Exploring his deepest secrets, Terry had come upon one that shocked him: he was in love with Tina, one of his college girl–pals, one of the original clique. He didn’t just like her, the way he’d always thought. Of course he’d always lusted for her a little, but he’d never minded that she was out of reach. Now he lusted for her a lot. More than that, he kept picturing them together doing sentimental things. They were walking along a beach, holding hands and watching their footprints appear side by side. They were leaning over a dinner table, smiling in the candlelight and sharing murmured confidences. They were getting married and having kids and living together for the rest of their lives. Terry had never imagined that kind of thing before. He imagined it nonstop now. And he put it all on his secret blog.
Inevitably a friend of a friend stumbled upon the site and told the friend, and the friend read the site and began wondering. Terry had changed the names, but the details were all familiar. Once you started considering the possibility, in fact, it all became transparent, undeniable: yes, the blogger was Terry and his love was Tina. Soon all the friends were reading the secret blog several times a day.

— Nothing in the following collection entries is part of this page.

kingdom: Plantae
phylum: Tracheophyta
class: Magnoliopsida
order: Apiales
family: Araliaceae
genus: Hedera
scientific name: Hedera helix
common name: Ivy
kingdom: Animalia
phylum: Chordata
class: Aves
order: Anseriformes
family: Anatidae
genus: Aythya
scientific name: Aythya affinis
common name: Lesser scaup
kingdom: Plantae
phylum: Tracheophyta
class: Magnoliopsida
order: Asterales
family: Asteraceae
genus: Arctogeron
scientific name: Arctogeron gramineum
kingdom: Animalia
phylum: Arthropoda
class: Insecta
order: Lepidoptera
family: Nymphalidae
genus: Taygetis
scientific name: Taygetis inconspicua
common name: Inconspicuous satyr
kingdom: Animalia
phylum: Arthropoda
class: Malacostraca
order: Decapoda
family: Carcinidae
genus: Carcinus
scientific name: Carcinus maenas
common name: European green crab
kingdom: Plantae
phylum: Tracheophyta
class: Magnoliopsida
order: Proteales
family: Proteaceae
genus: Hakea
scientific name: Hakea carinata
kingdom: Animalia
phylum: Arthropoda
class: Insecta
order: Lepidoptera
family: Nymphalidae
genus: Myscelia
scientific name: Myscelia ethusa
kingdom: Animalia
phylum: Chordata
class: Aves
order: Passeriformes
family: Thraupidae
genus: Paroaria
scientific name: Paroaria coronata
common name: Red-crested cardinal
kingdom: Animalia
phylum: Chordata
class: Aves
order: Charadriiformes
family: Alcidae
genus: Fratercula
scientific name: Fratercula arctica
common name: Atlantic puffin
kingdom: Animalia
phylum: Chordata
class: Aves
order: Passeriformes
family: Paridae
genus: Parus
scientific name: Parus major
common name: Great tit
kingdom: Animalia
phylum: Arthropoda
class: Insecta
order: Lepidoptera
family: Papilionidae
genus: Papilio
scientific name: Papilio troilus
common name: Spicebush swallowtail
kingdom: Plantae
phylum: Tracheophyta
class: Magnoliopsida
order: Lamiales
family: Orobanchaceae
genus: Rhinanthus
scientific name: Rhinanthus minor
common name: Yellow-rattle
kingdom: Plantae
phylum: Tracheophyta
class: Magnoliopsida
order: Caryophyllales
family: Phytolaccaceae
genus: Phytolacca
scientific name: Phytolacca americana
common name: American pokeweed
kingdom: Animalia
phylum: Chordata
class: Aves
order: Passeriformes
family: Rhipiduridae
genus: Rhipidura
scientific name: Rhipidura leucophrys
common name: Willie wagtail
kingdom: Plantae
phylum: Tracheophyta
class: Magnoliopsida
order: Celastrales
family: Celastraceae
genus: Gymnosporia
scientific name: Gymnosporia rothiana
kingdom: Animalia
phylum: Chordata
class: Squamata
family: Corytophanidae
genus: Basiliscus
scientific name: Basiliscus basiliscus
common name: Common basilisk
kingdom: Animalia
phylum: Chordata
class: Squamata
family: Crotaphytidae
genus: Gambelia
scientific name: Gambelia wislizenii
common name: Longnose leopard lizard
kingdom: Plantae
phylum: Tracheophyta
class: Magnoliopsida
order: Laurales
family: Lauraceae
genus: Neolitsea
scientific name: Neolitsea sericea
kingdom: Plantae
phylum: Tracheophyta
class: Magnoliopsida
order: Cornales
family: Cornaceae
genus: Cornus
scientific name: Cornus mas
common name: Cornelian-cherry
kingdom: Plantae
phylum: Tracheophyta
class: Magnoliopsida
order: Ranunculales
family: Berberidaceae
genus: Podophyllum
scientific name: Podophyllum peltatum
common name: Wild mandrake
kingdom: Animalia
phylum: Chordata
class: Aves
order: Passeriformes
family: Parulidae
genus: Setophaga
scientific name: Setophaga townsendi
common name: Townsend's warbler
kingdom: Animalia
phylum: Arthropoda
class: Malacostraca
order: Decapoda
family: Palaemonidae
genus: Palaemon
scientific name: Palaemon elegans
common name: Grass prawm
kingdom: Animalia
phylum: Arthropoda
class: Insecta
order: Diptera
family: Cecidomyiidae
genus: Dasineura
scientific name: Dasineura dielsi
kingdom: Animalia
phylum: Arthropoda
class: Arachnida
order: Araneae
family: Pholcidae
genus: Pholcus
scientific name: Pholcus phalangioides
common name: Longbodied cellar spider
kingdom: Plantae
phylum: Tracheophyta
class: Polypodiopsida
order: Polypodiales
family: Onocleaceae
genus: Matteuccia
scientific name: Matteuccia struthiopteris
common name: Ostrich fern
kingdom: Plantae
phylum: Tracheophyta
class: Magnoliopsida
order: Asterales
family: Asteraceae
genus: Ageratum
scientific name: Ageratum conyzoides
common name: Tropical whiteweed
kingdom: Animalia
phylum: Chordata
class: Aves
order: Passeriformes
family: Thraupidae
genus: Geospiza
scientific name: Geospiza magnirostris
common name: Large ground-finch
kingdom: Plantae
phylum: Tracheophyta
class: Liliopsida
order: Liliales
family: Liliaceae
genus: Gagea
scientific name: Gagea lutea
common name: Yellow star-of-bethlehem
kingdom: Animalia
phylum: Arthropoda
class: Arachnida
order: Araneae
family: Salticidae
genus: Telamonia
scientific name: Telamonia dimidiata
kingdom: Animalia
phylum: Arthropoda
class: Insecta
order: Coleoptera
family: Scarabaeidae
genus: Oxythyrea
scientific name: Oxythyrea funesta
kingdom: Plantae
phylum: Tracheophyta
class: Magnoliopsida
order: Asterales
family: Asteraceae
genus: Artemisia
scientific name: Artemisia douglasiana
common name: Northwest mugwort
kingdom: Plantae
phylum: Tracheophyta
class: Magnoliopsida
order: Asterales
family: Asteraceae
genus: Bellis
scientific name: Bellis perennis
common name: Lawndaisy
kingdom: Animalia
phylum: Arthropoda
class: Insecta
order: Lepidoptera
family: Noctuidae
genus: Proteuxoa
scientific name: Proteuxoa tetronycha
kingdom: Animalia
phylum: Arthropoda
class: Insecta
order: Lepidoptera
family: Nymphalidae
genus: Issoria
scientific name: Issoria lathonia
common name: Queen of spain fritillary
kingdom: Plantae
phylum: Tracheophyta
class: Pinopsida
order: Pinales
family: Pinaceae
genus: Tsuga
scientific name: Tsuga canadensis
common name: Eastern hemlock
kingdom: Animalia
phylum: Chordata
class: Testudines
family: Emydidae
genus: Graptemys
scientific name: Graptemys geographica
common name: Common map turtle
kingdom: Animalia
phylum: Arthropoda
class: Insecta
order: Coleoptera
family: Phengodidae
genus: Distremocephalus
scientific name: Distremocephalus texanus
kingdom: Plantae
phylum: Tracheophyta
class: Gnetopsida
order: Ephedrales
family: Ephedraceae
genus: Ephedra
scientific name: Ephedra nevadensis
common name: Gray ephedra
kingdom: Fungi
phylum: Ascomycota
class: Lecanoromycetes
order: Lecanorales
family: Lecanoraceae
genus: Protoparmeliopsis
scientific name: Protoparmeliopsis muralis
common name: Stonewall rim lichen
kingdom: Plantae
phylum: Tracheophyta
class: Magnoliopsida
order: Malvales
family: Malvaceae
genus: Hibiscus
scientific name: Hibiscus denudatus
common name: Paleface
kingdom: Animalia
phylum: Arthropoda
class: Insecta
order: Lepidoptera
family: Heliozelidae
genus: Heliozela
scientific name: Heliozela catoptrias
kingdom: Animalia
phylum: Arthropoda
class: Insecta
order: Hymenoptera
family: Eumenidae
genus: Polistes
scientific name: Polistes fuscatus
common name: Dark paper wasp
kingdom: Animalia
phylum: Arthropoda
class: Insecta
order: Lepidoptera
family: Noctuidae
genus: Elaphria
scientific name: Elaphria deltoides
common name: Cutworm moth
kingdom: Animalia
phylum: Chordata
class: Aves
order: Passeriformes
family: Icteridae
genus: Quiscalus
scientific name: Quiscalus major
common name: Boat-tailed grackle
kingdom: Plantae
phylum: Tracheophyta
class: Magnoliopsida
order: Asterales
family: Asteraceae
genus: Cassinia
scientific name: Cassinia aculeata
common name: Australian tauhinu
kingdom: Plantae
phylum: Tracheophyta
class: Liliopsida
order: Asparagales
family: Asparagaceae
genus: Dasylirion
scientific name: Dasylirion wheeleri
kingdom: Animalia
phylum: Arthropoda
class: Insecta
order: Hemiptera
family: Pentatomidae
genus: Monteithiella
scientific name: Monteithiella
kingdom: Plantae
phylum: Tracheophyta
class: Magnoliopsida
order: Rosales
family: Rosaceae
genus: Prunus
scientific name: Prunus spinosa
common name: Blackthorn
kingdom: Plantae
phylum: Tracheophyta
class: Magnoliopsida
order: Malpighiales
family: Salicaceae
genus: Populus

No one told Terry they knew about his secret site. They never mentioned it on their public blogs. But they all phoned and emailed obsessively about this great local soap opera. What should Terry do about his love for Tina? Was it true love or was he crazy? Should they tell him to confess his love to her? Should they scold him and tell him to leave her alone?
Most of all, should they tell Tina? No, they decided. Too distressing for her. Too embarrassing for all.
The situation stood that way for months, and then Tina herself stumbled upon the secret blog when she was clicking links on a friend’s blogroll. She saw Terry’s declarations of love and wondered, “Who is this passionate guy, and who is he in love with?” She read on, and recognized herself.
She was horrified. But it was compelling reading.
She became one of the audience who hung onto Terry’s secret blog every day, but she was his special reader, the one it was all for.
She didn’t know what to do. She yearned to ask her friends, but it would be agony to bring up the subject. And after reading his secrets, she couldn’t bring herself to betray Terry. She didn’t know that the whole clique already read the secret blog and gossiped constantly about her and Terry. Can one person be drawn toward another because of gossip about them that neither is aware of?
Over the weeks, seeing Terry’s sensitivity and earnestness and eloquence, and knowing how fervently she was loved, she began to love him in return. She too began to imagine whispered laughing confidences over candlelight, and footprints side by side on wet sand, and a wedding with both families weeping with joy, and a house with kids in it.
But how to tell him? She couldn’t just appear as a commenter on his secret blog one day and declare his love requited. She couldn’t stand the thought of all those invisible people reading it, breathing over her shoulder. Call him on the phone? She’d never been very good at talking to boys on the phone. Invite him for a drink and starting talking about anything at all and see whether the subject came up, whether their feelings survived in the physical realm? No, she just knew that would wreck it. One of them would say the wrong thing or make a clumsy gesture and the other would think prematurely, “No, this isn’t the right person after all,” and everything would fall to pieces even though, from a broader view, they really were right for each other.
There was only one thing to do. Tina started her own secret blog. There she wrote about her love for Terry. She changed his name and kept herself anonymous. And without telling anyone about it, she waited.